[Exercise brief] Reproduce all of the following data verbatim.

[Given information]

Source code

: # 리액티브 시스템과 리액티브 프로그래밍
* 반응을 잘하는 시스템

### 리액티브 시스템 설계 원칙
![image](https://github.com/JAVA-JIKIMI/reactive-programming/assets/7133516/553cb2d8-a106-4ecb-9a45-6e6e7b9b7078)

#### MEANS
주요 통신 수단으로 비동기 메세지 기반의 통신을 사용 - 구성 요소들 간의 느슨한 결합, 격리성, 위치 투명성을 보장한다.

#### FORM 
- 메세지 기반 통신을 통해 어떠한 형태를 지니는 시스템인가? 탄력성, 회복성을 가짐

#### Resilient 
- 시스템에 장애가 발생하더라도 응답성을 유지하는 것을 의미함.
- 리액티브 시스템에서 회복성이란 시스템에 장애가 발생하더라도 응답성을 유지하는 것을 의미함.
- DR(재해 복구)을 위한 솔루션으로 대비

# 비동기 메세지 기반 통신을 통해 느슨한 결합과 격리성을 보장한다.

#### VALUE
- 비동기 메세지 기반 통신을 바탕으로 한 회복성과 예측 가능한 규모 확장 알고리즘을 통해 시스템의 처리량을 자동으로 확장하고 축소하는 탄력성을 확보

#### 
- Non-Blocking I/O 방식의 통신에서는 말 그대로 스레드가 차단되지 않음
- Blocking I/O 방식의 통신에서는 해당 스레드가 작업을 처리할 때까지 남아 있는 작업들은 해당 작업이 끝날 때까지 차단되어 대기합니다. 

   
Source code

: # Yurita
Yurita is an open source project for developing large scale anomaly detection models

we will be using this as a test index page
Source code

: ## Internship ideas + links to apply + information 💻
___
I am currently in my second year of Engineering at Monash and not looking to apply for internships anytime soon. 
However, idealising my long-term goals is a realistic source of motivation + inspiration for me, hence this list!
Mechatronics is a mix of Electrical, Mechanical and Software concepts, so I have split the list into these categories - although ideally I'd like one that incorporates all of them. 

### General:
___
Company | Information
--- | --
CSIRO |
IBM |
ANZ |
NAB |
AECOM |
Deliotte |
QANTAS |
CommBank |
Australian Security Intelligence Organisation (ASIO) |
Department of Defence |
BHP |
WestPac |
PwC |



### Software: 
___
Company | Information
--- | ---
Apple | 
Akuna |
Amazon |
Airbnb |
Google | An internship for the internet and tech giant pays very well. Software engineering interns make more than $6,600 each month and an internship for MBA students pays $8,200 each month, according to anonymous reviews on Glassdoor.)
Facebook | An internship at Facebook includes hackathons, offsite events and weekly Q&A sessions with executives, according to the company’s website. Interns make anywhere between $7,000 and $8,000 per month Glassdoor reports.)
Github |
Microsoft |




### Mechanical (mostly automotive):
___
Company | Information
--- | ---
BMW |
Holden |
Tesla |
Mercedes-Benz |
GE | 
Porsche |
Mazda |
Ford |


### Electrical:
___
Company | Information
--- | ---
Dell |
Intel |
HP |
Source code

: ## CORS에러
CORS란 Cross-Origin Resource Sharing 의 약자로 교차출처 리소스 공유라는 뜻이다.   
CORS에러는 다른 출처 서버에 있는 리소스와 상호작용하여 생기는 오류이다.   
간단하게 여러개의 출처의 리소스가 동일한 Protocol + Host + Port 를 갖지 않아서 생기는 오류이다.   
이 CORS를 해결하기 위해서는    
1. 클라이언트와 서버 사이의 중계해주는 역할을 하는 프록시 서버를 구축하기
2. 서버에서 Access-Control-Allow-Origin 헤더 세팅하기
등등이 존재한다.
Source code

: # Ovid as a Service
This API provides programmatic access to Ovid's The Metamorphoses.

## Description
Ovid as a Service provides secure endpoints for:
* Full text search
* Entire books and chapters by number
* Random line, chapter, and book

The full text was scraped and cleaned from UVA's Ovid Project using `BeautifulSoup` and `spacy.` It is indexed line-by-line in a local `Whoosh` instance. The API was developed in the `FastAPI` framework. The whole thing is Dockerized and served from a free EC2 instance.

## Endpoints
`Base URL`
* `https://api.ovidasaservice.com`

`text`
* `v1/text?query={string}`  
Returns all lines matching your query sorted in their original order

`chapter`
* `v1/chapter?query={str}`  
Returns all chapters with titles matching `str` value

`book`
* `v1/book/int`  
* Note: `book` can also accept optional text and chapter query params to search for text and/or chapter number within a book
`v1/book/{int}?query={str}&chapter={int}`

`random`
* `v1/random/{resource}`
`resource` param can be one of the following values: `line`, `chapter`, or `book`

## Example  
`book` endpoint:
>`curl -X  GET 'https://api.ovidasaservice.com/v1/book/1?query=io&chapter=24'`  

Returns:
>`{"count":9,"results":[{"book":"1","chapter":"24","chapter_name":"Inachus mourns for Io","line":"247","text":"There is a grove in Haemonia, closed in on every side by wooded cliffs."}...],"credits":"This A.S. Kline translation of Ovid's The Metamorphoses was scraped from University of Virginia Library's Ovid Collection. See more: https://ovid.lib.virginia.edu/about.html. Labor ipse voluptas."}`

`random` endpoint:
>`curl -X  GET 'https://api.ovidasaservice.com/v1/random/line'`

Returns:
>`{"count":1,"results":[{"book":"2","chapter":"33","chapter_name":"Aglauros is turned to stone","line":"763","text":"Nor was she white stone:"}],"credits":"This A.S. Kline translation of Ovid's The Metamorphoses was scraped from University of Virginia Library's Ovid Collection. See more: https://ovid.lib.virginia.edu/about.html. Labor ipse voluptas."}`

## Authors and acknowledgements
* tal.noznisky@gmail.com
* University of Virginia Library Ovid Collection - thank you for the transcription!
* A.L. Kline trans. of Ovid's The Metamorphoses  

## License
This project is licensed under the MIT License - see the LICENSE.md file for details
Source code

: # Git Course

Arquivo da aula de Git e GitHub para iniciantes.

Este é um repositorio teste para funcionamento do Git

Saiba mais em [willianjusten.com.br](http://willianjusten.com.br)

[Exercise answer]
Source code

: # 리액티브 시스템과 리액티브 프로그래밍
* 반응을 잘하는 시스템

### 리액티브 시스템 설계 원칙
![image](https://github.com/JAVA-JIKIMI/reactive-programming/assets/7133516/553cb2d8-a106-4ecb-9a45-6e6e7b9b7078)

#### MEANS
주요 통신 수단으로 비동기 메세지 기반의 통신을 사용 - 구성 요소들 간의 느슨한 결합, 격리성, 위치 투명성을 보장한다.

#### FORM 
- 메세지 기반 통신을 통해 어떠한 형태를 지니는 시스템인가? 탄력성, 회복성을 가짐

#### Resilient 
- 시스템에 장애가 발생하더라도 응답성을 유지하는 것을 의미함.
- 리액티브 시스템에서 회복성이란 시스템에 장애가 발생하더라도 응답성을 유지하는 것을 의미함.
- DR(재해 복구)을 위한 솔루션으로 대비

# 비동기 메세지 기반 통신을 통해 느슨한 결합과 격리성을 보장한다.

#### VALUE
- 비동기 메세지 기반 통신을 바탕으로 한 회복성과 예측 가능한 규모 확장 알고리즘을 통해 시스템의 처리량을 자동으로 확장하고 축소하는 탄력성을 확보

#### 
- Non-Blocking I/O 방식의 통신에서는 말 그대로 스레드가 차단되지 않음
- Blocking I/O 방식의 통신에서는 해당 스레드가 작업을 처리할 때까지 남아 있는 작업들은 해당 작업이 끝날 때까지 차단되어 대기합니다. 

   
Source code

: # Yurita
Yurita is an open source project for developing large scale anomaly detection models

we will be using this as a test index page
Source code

: ## Internship ideas + links to apply + information 💻
___
I am currently in my second year of Engineering at Monash and not looking to apply for internships anytime soon. 
However, idealising my long-term goals is a realistic source of motivation + inspiration for me, hence this list!
Mechatronics is a mix of Electrical, Mechanical and Software concepts, so I have split the list into these categories - although ideally I'd like one that incorporates all of them. 

### General:
___
Company | Information
--- | --
CSIRO |
IBM |
ANZ |
NAB |
AECOM |
Deliotte |
QANTAS |
CommBank |
Australian Security Intelligence Organisation (ASIO) |
Department of Defence |
BHP |
WestPac |
PwC |



### Software: 
___
Company | Information
--- | ---
Apple | 
Akuna |
Amazon |
Airbnb |
Google | An internship for the internet and tech giant pays very well. Software engineering interns make more than $6,600 each month and an internship for MBA students pays $8,200 each month, according to anonymous reviews on Glassdoor.)
Facebook | An internship at Facebook includes hackathons, offsite events and weekly Q&A sessions with executives, according to the company’s website. Interns make anywhere between $7,000 and $8,000 per month Glassdoor reports.)
Github |
Microsoft |




### Mechanical (mostly automotive):
___
Company | Information
--- | ---
BMW |
Holden |
Tesla |
Mercedes-Benz |
GE | 
Porsche |
Mazda |
Ford |


### Electrical:
___
Company | Information
--- | ---
Dell |
Intel |
HP |
Source code

: ## CORS에러
CORS란 Cross-Origin Resource Sharing 의 약자로 교차출처 리소스 공유라는 뜻이다.   
CORS에러는 다른 출처 서버에 있는 리소스와 상호작용하여 생기는 오류이다.   
간단하게 여러개의 출처의 리소스가 동일한 Protocol + Host + Port 를 갖지 않아서 생기는 오류이다.   
이 CORS를 해결하기 위해서는    
1. 클라이언트와 서버 사이의 중계해주는 역할을 하는 프록시 서버를 구축하기
2. 서버에서 Access-Control-Allow-Origin 헤더 세팅하기
등등이 존재한다.
Source code

: # Ovid as a Service
This API provides programmatic access to Ovid's The Metamorphoses.

## Description
Ovid as a Service provides secure endpoints for:
* Full text search
* Entire books and chapters by number
* Random line, chapter, and book

The full text was scraped and cleaned from UVA's Ovid Project using `BeautifulSoup` and `spacy.` It is indexed line-by-line in a local `Whoosh` instance. The API was developed in the `FastAPI` framework. The whole thing is Dockerized and served from a free EC2 instance.

## Endpoints
`Base URL`
* `https://api.ovidasaservice.com`

`text`
* `v1/text?query={string}`  
Returns all lines matching your query sorted in their original order

`chapter`
* `v1/chapter?query={str}`  
Returns all chapters with titles matching `str` value

`book`
* `v1/book/int`  
* Note: `book` can also accept optional text and chapter query params to search for text and/or chapter number within a book
`v1/book/{int}?query={str}&chapter={int}`

`random`
* `v1/random/{resource}`
`resource` param can be one of the following values: `line`, `chapter`, or `book`

## Example  
`book` endpoint:
>`curl -X  GET 'https://api.ovidasaservice.com/v1/book/1?query=io&chapter=24'`  

Returns:
>`{"count":9,"results":[{"book":"1","chapter":"24","chapter_name":"Inachus mourns for Io","line":"247","text":"There is a grove in Haemonia, closed in on every side by wooded cliffs."}...],"credits":"This A.S. Kline translation of Ovid's The Metamorphoses was scraped from University of Virginia Library's Ovid Collection. See more: https://ovid.lib.virginia.edu/about.html. Labor ipse voluptas."}`

`random` endpoint:
>`curl -X  GET 'https://api.ovidasaservice.com/v1/random/line'`

Returns:
>`{"count":1,"results":[{"book":"2","chapter":"33","chapter_name":"Aglauros is turned to stone","line":"763","text":"Nor was she white stone:"}],"credits":"This A.S. Kline translation of Ovid's The Metamorphoses was scraped from University of Virginia Library's Ovid Collection. See more: https://ovid.lib.virginia.edu/about.html. Labor ipse voluptas."}`

## Authors and acknowledgements
* tal.noznisky@gmail.com
* University of Virginia Library Ovid Collection - thank you for the transcription!
* A.L. Kline trans. of Ovid's The Metamorphoses  

## License
This project is licensed under the MIT License - see the LICENSE.md file for details
Source code

: # Git Course

Arquivo da aula de Git e GitHub para iniciantes.

Este é um repositorio teste para funcionamento do Git

Saiba mais em [willianjusten.com.br](http://willianjusten.com.br)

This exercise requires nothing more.